09/06/2025 Pazartesi Köşe yazarı O.Ü
Ölenin yakınlarına taziyede bulunmak
Sual: Ölen kişinin yakınlarına baş sağlığı dilemenin, taziyede bulunmanın dinimizce hükmü nedir ve belli bir zamanı var mıdır?
Cevap: Meyyit
sahiplerinden büyük, küçük erkeklere ve yaşlı kadınlara rast gelince, taziye
etmek, yani, başın sağ olsun demek gibi, sabır tavsiye etmek müstehabdır.
Taziye için; “A'zamallahü ecrek ve ahsene azâek ve gafere limeyyitik” denir
ki; “Allahü teâlâ, sevabını, dereceni arttırsın ve güzel sabretmeni nasib
eylesin ve meyyitinin günahlarını affeylesin” demektir. Meyyit sahibinin,
taziye için, üç günden az, bir yerde bulunması caiz ise de, camide beklemesi ve
kadınların hiçbir yerde beklemeleri caiz değildir.
Üç günden sonra taziye yapmak mekruhtur. Ancak uzakta
olanlar ve yakın olup da, geç haber alanlar için mekruh olmaz. İki kere taziye
etmek, kabir başında ve meyyit sahiplerinin kapılarında taziye mekruhtur.

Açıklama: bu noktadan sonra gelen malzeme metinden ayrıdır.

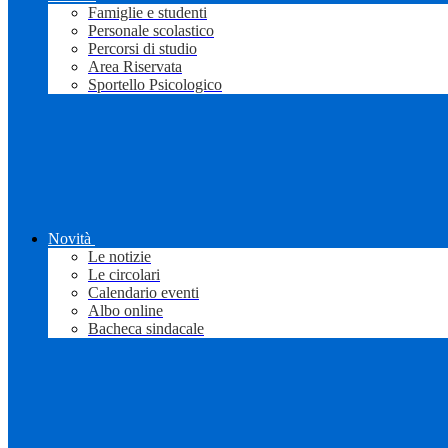
Famiglie e studenti
Personale scolastico
Percorsi di studio
Area Riservata
Sportello Psicologico
Novità
Le notizie
Le circolari
Calendario eventi
Albo online
Bacheca sindacale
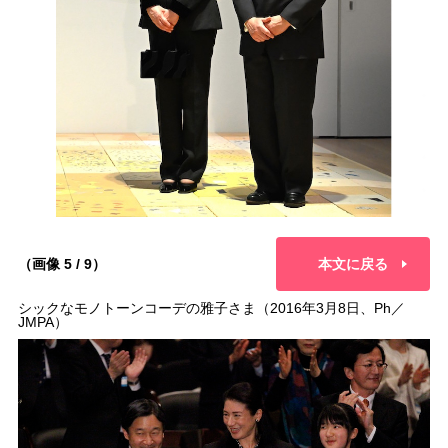
（画像 5 / 9）
本文に戻る
シックなモノトーンコーデの雅子さま（2016年3月8日、Ph／
JMPA）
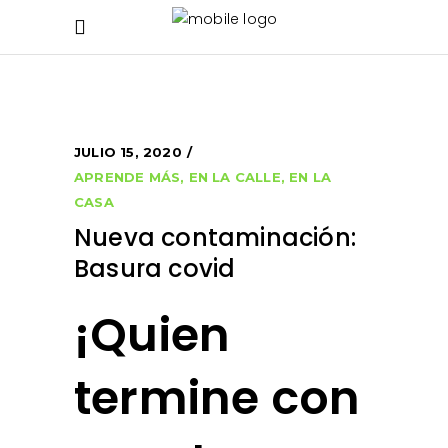
JULIO 15, 2020
APRENDE MÁS
,
EN LA CALLE
,
EN LA
CASA
Nueva contaminación:
Basura covid
¡Quien
termine con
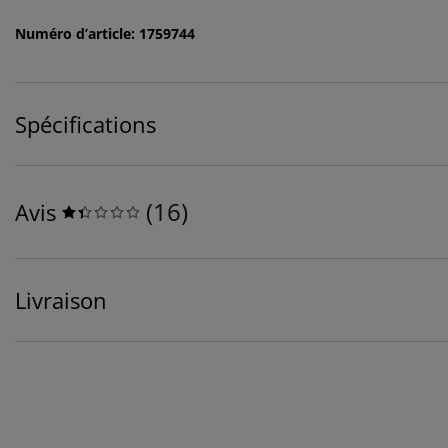
Numéro d’article: 1759744
Spécifications
(
16
)
Avis
Livraison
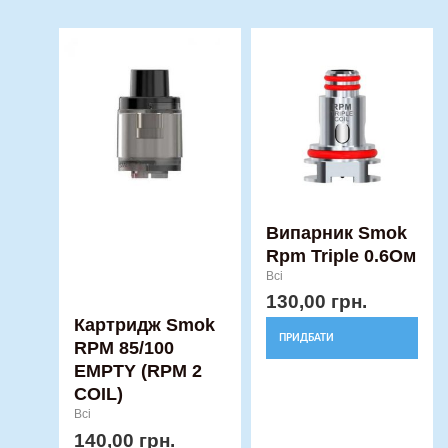
Випарник Smok
Rpm Triple 0.6Ом
Всі
130,00
грн.
Картридж Smok
ПРИДБАТИ
RPM 85/100
EMPTY (RPM 2
COIL)
Всі
140,00
грн.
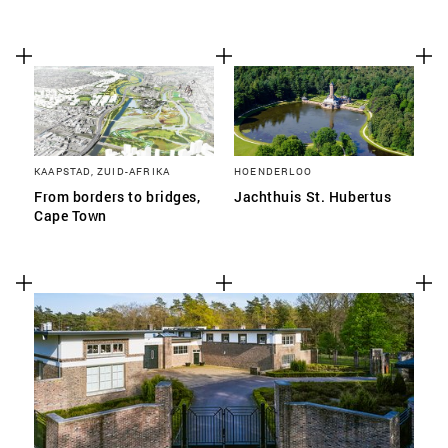
KAAPSTAD, ZUID-AFRIKA
HOENDERLOO
From borders to bridges,
Jachthuis St. Hubertus
Cape Town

Taziye, mektup, telefon ile de olur.
Sual: Cenaze çıkan evde, taziyeye gelenlere yemek
ikram etmenin, yedirmenin mahzuru olur mu?
Cevap: Cenaze çıkan eve
komşuların ve yakında oturan akrabanın, bir gün ve gecelik yemek göndermeleri
müstehabdır. Ca'fer-i Tayyâr hazretleri yetmişten ziyade kılıç ve ok yarası
alarak şehid olunca, Resûlullah Efendimiz bunun evine yemek gönderilmesini emir
buyurdu...
Ölü evinden yemek, helva dağıtılması mekruh ve çirkin
bir bidattir. Birinci, üçüncü, yedinci, kırkıncı ve elliüçüncü gibi günlerde
helva, çörek gibi şeyler yapmak ve kabir başında yemek dağıtmak ve hafızları,
hocaları, mevlidcileri toplayıp, okutup yemek vermek mekruhtur. Bunların çoğu,
gösteriş için, şöhret için yapılmaktadır. Bu bidatler yapılırken, araya nice
haramlar da karışmaktadır. Bunların yapılmasını vasiyet etmek de batıldır.
Dinlenmez ve günahtır.
Kırkıncı günü beklememeli, dua, hatim, sadaka ve kadın
ile erkek karışık olmayarak mevlid okutmak gibi ibadetler, hemen yapılıp,
sevapları meyyitin ruhuna hediye edilmelidir. Camilerde, ölüler için,
İslamiyete uymayan toplantılar yapmak günahtır. Dışarıda, kadın erkek birlikte
oturmak günah olduğu gibi, mevlid için bir araya toplanmaları daha fenadır.
İbadet şeklinde günah işlemek, başka yerde işlemekten daha günahtır.
Kadınların, örtülü olarak dahi, yabancı erkeklerle karışık oturmaları yasak
edilmiştir. Bu yasak, ibadethane olan camilerde ibadet şeklinde olursa, daha
büyük günah olur.
Sual: Başa gelen musibetlere, belalara, hastalıklara
da sevap verilir mi?
Cevap: Musibetlere, elemlere sevap olmaz. Bunlara
sabretmeye sevap verilir. Fakat, elemlere sabredilmese de, günahların affına
sebep olurlar. Hastalık da musibettir.